This is what you get when you ignore your three young children at the library: a delightful book, selected by your 2-year-old, entitled, “Amazing You!: Getting Smart About Your Private Parts.”

 

This windfall results from allowing your kids to roam freely through the children’s section, rooting among the shelves, littering the tables and floor with books and fondling the library’s computer keyboard—your 2-year-old may have even licked it—while you try to sort out how to download the Facebook app to your BlackBerry.

 

Because you are doing this from a mobile device your Facebook page does not recognize, you find yourself mired in an identity verification process that involves correctly naming “friends” presented to you in pictures. The problem is that you haven’t seen many of these “friends” in more than 20 years and certainly don’t recognize their children. You squander your two free “skips” and fail the test, at which point Facebook informs you that it has temporarily “locked” your page.

 

While you appreciate the social media website’s vigilance, you cannot help but experience a thrill of irritation that swiftly turns to panic. You fret that your 485 “friends” will now be unable to view the adorable pictures of your own children, who you are still ignoring in the library, swatting away their questions with your hand as you would mosquitos. What’s worse, you realize in your distracted alarm, is that Facebook might be preventing your loyal followers from accessing links to your blog.

 

In the moment, this social media crisis seems far graver that the actual occupation of parenting. And in your eagerness to resolve your online impasse on your laptop at home, you tumble your kids’ book selections into the bag without checking them first and scurry everyone out of the library and into the minivan.

 

Later that evening you allow each of your children to carry one of their library books to a restaurant. And you congratulate yourself on your foresight as your 6-year-old son plunks his “NASCAR Encyclopedia” on the table, his twin sister quietly peruses “Cara the Camp Fairy,” and your husband offers to read aloud from your 2-year-old’s volume. However, you find yourself sputtering out a gulp of Smithwick’s upon hearing the following: “Inside the sac under your penis are soft balls called testicles.” And, “It’s perfectly natural to be curious about your private parts and to want to touch them. But this is something you should do only in a private place, like your room.”

 

In fact, you suddenly realize that this book is probably something also best unveiled only in a very private place—like nowhere near this public eatery—especially since pictures like the following accompany the text:

 “What is this,” your husband demands, a look of horror gracing his visage.

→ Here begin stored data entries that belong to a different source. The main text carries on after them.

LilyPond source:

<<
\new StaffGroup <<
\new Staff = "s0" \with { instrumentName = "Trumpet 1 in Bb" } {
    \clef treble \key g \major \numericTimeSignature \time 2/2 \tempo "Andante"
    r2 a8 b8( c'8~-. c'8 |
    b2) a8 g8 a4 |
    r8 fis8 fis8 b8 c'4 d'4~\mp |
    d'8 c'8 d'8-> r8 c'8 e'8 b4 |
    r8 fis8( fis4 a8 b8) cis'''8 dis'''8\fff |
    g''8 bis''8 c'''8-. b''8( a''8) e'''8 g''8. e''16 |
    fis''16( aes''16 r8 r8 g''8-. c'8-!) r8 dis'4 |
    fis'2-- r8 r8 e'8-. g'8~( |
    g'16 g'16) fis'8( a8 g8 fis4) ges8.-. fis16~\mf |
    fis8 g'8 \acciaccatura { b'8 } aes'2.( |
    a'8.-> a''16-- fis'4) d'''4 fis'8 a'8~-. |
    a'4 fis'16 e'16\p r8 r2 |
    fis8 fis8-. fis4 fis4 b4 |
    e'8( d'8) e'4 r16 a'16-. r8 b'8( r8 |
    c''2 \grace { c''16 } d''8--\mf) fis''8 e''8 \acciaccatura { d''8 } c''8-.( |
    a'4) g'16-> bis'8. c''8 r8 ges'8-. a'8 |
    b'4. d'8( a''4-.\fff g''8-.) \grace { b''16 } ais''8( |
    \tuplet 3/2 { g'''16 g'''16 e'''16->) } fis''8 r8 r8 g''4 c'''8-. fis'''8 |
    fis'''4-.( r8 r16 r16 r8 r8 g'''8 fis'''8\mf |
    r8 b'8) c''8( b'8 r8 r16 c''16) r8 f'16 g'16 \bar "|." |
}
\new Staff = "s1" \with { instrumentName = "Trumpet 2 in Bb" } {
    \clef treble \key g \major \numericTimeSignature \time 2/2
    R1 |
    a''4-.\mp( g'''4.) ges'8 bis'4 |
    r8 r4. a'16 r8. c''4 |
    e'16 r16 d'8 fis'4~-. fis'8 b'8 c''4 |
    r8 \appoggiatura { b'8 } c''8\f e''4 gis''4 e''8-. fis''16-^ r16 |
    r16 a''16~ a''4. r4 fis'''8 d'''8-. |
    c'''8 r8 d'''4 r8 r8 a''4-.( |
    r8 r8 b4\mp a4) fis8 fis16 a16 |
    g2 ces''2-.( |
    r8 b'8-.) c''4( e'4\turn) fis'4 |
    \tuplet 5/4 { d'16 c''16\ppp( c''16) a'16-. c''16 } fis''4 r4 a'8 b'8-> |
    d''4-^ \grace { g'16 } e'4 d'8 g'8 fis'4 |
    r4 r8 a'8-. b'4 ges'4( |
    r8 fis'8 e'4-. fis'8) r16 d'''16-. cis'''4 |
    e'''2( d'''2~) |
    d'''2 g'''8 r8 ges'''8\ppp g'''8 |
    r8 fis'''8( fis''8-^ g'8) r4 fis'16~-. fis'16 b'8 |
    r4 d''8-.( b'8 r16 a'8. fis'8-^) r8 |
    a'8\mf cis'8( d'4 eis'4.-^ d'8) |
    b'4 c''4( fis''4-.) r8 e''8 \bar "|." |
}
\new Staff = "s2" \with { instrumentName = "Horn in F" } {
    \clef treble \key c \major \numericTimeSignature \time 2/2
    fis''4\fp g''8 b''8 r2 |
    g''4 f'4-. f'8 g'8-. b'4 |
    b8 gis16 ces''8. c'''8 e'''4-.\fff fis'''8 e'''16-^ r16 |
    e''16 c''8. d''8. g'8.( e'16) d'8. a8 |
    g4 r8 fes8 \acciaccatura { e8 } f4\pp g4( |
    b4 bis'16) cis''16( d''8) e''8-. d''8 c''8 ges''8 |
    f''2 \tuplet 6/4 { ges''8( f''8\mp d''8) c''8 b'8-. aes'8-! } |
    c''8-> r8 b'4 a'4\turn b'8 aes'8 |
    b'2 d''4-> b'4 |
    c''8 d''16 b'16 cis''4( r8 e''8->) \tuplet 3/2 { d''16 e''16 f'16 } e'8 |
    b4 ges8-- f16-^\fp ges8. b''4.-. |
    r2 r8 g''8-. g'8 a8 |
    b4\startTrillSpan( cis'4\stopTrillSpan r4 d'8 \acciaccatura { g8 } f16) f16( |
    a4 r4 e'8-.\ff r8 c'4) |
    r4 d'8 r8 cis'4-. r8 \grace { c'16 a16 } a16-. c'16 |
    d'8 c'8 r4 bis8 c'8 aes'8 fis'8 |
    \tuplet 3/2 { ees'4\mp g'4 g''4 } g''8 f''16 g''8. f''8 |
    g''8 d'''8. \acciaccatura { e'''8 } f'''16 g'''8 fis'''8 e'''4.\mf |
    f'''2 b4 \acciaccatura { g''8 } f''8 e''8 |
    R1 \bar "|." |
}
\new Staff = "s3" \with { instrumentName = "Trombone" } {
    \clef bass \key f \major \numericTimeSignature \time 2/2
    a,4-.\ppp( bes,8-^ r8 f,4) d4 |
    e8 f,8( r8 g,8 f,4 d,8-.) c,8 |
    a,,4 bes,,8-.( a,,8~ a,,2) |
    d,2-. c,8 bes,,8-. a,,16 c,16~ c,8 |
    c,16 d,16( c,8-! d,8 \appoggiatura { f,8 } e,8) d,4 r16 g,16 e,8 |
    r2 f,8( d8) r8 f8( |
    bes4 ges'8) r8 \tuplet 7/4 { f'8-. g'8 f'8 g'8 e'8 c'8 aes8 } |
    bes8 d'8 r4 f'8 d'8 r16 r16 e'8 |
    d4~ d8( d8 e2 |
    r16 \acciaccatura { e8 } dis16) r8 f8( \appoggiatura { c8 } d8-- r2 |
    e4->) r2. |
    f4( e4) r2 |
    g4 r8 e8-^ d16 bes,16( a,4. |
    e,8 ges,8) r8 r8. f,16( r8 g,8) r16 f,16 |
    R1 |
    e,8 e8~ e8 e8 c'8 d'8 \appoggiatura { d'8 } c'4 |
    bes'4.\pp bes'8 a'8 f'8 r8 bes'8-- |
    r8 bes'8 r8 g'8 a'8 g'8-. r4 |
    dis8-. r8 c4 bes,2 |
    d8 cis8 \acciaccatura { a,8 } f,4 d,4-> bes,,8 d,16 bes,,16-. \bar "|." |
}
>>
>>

“Jane picked it out,” your older daughter says.

“Yes,” Jane confirms. “Read it.”

 

You do not want to inflict your frigid sensibilities on your children. You have, in fact, already discussed with your son that bit about the balls in the sac. You would like, at least in theory, to help your children grow comfortable with their bodies. But you do not want to pursue that enterprise further here, during cocktail hour on a Saturday at your local pub.

 

So you reach for the offending book that your husband has snapped shut and is now extending toward you with an irritated glare, as your 2-year-old melts onto the table into a very public puddle of wails and tears.

 

And that is what you get for ignoring your children.